== Segment start ==

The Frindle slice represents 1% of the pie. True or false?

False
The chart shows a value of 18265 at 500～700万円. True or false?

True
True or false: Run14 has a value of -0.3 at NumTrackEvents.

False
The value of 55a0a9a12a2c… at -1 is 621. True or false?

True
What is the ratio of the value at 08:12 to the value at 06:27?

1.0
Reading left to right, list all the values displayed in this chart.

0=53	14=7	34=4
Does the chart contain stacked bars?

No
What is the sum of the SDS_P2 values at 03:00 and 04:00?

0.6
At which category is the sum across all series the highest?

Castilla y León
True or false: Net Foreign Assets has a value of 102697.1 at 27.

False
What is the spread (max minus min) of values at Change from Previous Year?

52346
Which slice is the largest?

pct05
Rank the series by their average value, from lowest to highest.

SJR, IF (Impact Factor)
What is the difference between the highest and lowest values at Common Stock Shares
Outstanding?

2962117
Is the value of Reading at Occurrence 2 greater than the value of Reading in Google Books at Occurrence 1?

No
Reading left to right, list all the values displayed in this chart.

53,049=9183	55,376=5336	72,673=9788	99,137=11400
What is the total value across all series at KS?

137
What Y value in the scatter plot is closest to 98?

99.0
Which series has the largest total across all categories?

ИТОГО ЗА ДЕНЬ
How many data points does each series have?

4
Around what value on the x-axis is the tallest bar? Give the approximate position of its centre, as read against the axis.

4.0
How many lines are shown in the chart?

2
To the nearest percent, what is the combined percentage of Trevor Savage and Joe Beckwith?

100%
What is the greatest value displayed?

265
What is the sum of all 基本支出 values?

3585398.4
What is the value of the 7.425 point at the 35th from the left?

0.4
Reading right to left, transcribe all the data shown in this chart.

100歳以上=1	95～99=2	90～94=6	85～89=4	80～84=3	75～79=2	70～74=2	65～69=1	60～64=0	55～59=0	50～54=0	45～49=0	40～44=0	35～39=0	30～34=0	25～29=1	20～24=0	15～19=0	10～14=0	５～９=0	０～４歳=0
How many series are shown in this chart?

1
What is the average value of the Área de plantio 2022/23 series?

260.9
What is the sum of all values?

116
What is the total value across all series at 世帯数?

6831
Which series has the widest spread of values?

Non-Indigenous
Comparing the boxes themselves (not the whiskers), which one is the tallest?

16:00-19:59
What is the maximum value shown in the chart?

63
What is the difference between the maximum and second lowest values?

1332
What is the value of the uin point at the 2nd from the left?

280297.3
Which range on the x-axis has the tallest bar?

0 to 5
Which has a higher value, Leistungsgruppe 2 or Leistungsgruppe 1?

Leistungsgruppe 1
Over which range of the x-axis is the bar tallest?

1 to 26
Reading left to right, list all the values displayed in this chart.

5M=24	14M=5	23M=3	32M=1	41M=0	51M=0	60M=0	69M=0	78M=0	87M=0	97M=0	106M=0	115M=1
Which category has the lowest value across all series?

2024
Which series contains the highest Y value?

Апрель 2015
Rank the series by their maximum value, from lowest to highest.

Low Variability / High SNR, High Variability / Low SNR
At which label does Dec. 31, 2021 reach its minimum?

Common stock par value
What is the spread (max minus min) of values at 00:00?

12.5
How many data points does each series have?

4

== Segment end ==

**Instructions to follow**. Pull out every line of the rows above that contains the string "Leistungsgruppe", matching case exactly.

**Solution for this task**.
Which has a higher value, Leistungsgruppe 2 or Leistungsgruppe 1?
Leistungsgruppe 1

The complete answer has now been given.